En Inde, en XI siècle, avant J.C., apparaît à côté des thèmes religieux un personnage populaire «Vidouchaka», un brahmane, nain et bossu, chauve, bête et rusé, moqueur et grossier, qui bat tout le monde. Après la naissance du Christ, ce personnage voyage et se transforme en Guignol (France), en Polichinelle (Italie), Punch (Angleterre), Karagioz (Turquie et Grèce). Le Guignol apparaît fin XVII siècle, et sert initialement à informer (infos politiques et sociales), et s’adresse à un public quasi analphabète. Napoléon III va censurer ces représentations. Je vais finir avec les Guignols des infos contemporaines, (caricatures des hommes politiques) et leur fonction qui est de critiquer la vie politique de la société actuelle.

                       ENFANTS
Les enfants sont à un âge susceptible aux changements, car rien n’est encore fixé.

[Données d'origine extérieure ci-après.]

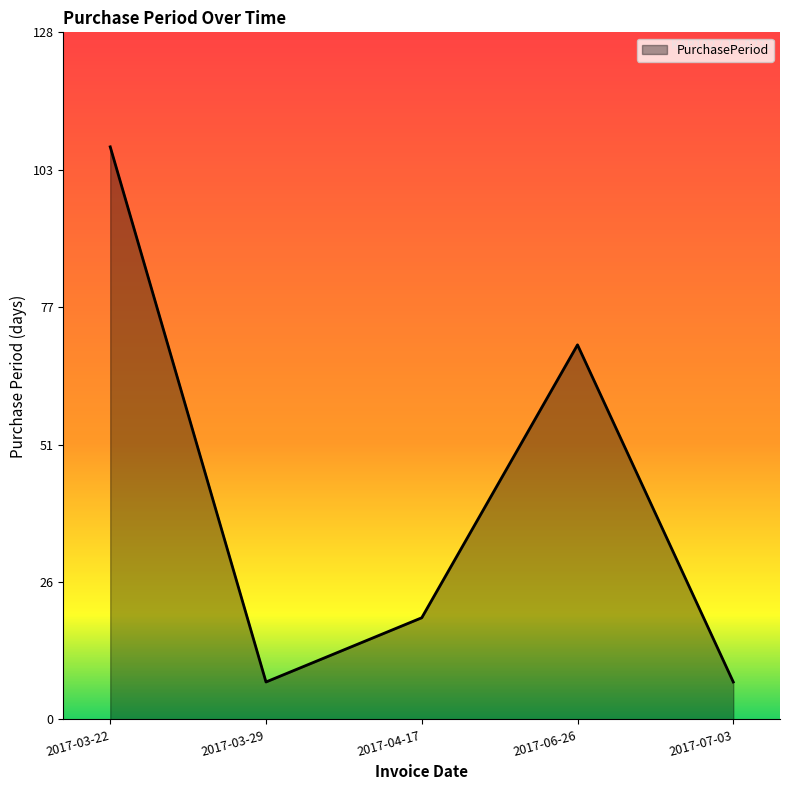

Which category has the highest value across all series?

2017-03-22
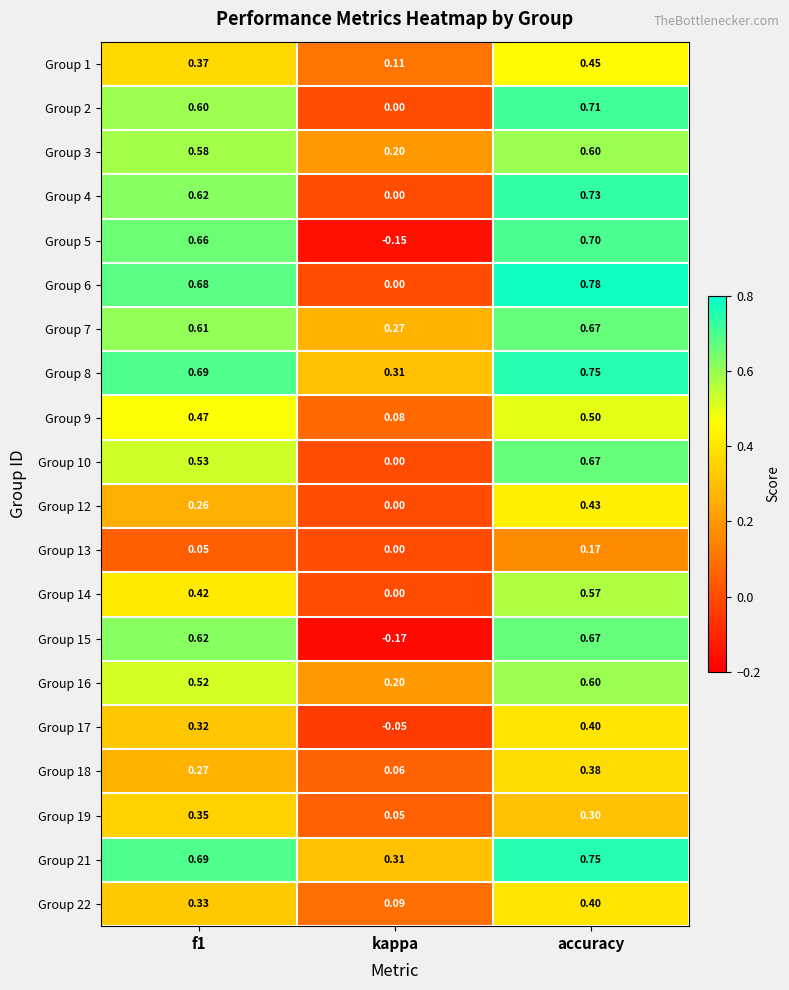

At which category is the sum across all series the highest?

accuracy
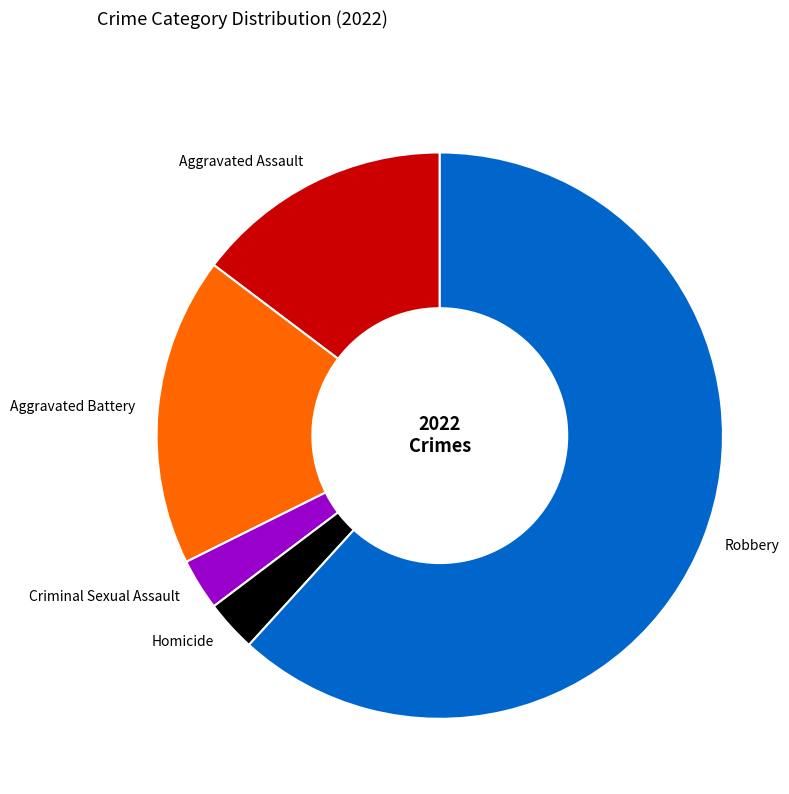

Does any single category account for the majority?

Yes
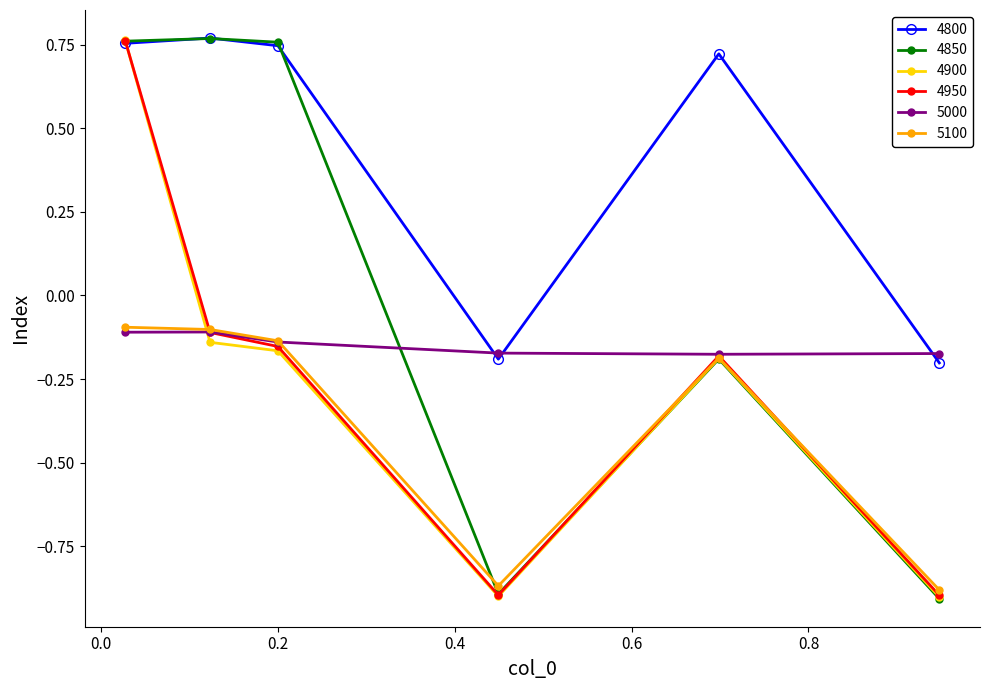

Does the chart display data point markers on the line(s)?

Yes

Ils comprennent directement le langage symbolique, (ex: les contes), sans retour intellectuel. Nous pouvons alors intervenir plus facilement et changer leurs croyances. Les enfants apprennent plus vite, ils sont plus près au jeu. Le jeu représenté devant l’autre, qui est attentif et bien veillant, permet d’exprimer les affects mais aussi les réintégrer. Grâce au jeu, l’enfant peut résoudre des conflits psychiques, il peut se décentrer (âge égocentrique, avec une vision du monde subjective), il peut voir qu’ils existent d’autres points de vue. Il assimile et s’accommode pour s’adapter à la réalité.
Les enfants aujourd’hui sont obligés de rester assis sur une chaise pendant des heures à l’école. L’éducation a presque éliminé le jeu, qui a mes yeux est trop important pour le développement de l’enfant. Cette continuité naturelle est nettement arrêtée. Je vous rappelle que l’homme joue pendant toute sa vie. Nous nous demandons alors pourquoi on a souvent à faire avec des enfants hyperactifs qui ne tiennent pas sur place.  
Dans nos ateliers nous créons l’espace pour instaurer le ludique, dans un cadre réfléchi, chaque fois, par rapport à la problématique du groupe. En plus, le jeu proposé est structuré lui même par des règles propres à la médiation. Si on veut travailler plus sur le corps, nous proposons le masque ou la danse. 
Nous réactivons l’imagination des enfants, afin d’optimiser leur narcissisme, le sentiment qu’ils ont pour la perfection. 
Le jeu collectif restaure l’estime de soi et rétablit la confiance réciproque. Il construit le « je » narcissique avant le « je » social. Le groupe va soutenir le sujet, et va lui réactiver des images parentaux, des places de chacun dans la famille. Des situations traumatiques vont se rejouer dans un nouveau contexte. La souffrance exprimée par le jeu et l’humour fait rire et dédramatise. 
Le castelet est un espace protégé qui met à l’abri tout le corps du manipulateur, en ne laissant voir que sa main gantée. Tirer le rideau c’est cacher pour préserver le secret. Le secret est source d’angoisse et son aveu libère l’âme. 
L’art, en tant qu’expression et communication est chargé d’un message, d’un sens. Et c’est le travail de l’art thérapeute de l’entendre.